We do some checking of the data, but it is minimal.
Therefore the user should make sure the XML data is correct,
perhaps using validation with some other tools, and there are quite a few
validation tools out there. More data checking will be added
in future implementation, but that is not a goal in this design stage.
Anyway this is version 0.1. There is a lot that is unimplemented, and there are quite
a few bugs. The design is not yet stable. It is meant to be a platform to experiment with.
While the data convertor would be a great working partner with the form editor,
the converter at this stage is in a state of flux, so no attempt will be made to
tightly integrate between the two now. Still there are enough to see what this project is about.
Binary data can also be edited by using both the converter and the form editor. The
process would go like this:
converter -> form generator -> editor -> converter -> newly edited binary data.
First you have the binary data in the converter, and you choose the
binary to form generator option. The generated XML and the schema
would put into the form generator. You can then choose the options
in the form generator, although most likely you can just accept the
default. Then you can generate the editor and start editing the XML data.
When you are done with the editing, you click the generate XML. Instead of
getting XML data directly, the XML data would go to the converter. And
from there you can choose the options and get back the newly edited binary data.
See here for more details.
A tighter integration would eliminate two of the steps and look like this
converter -> editor -> newly edited binary data.

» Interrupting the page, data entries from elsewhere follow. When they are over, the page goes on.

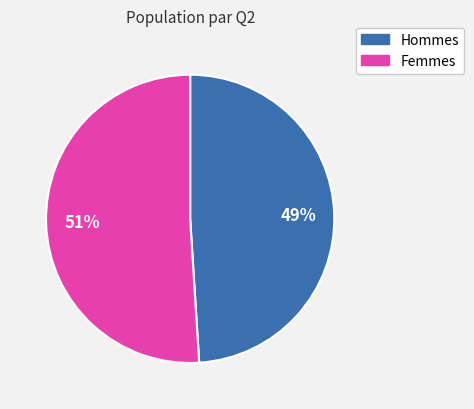

To the nearest percent, what percentage of the pie is Hommes?

49%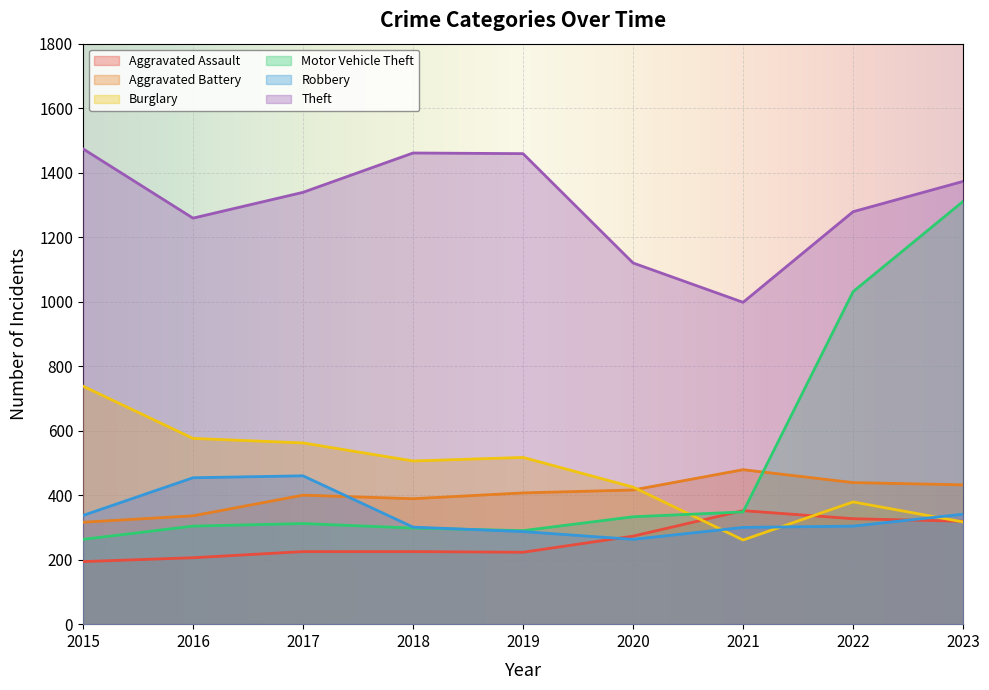

How many categories are shown in the chart?

9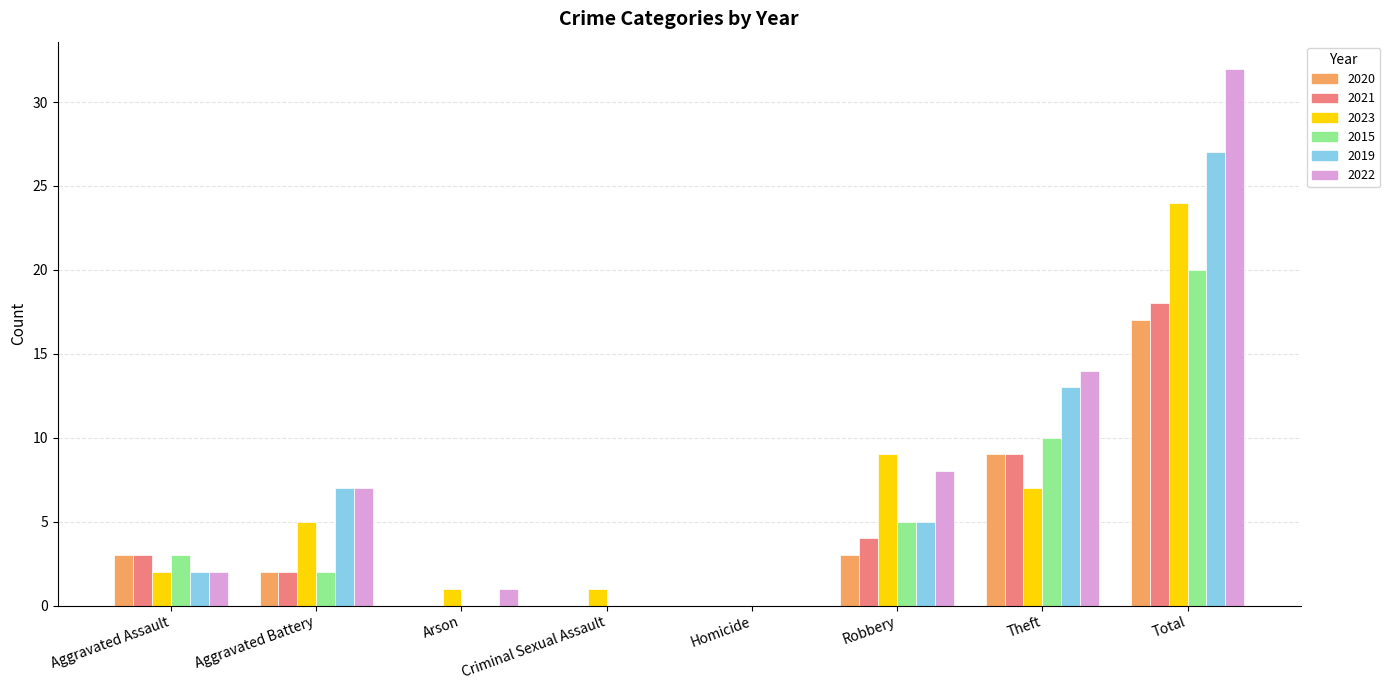

What is the sum of all 2020 values?

34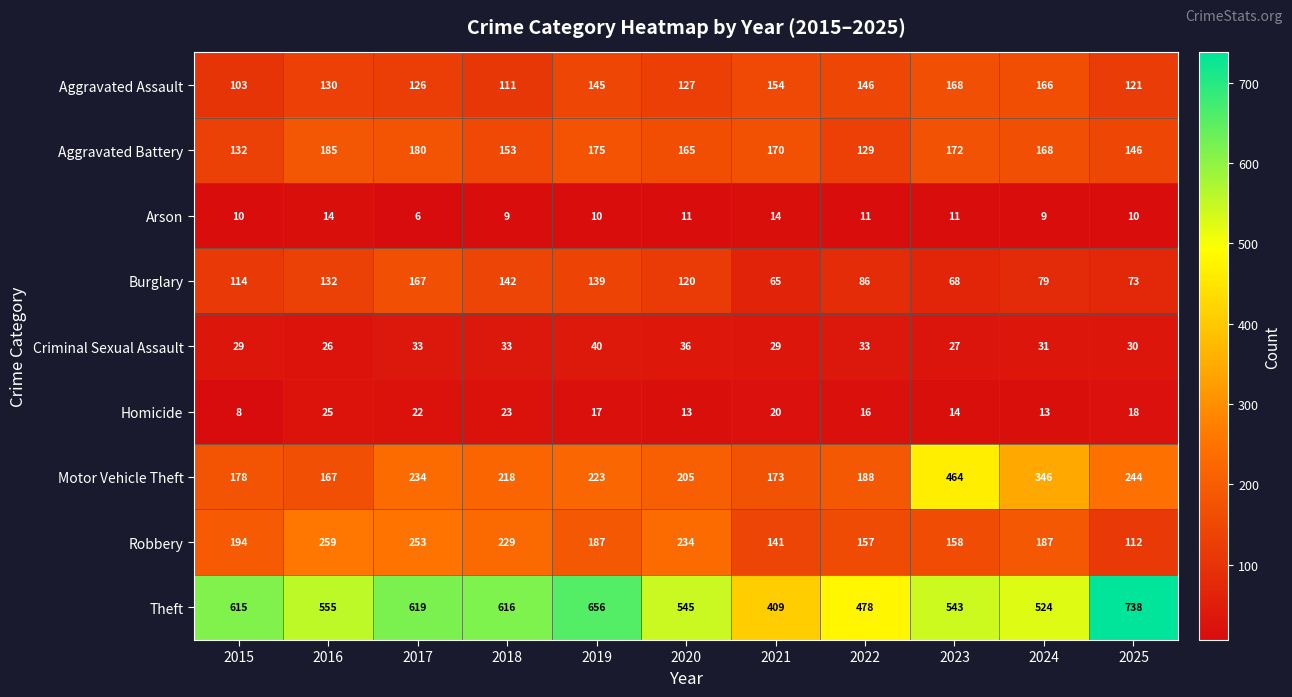

What is the smallest value displayed?

6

That would require more work, and then there is the issue of how to
choose the options differing from the default. This is to be solved
in the future.
As we are still in the design stage, any suggestion is appreciated.
Send feedback to feedback AT datamech DOT com
Send bug report to bugs AT datamech DOT com
Allows conversion result to go back to the converter textbox. Note that 64 bit
integer does not work because my ISP is still using Perl 5.6.1 while my test
machine using 5.8. I am looking into work around.
Allows multiple occurrence of elements in the last element of a sequence stored as csv.
Allows transfer of data between converter and form editor generator.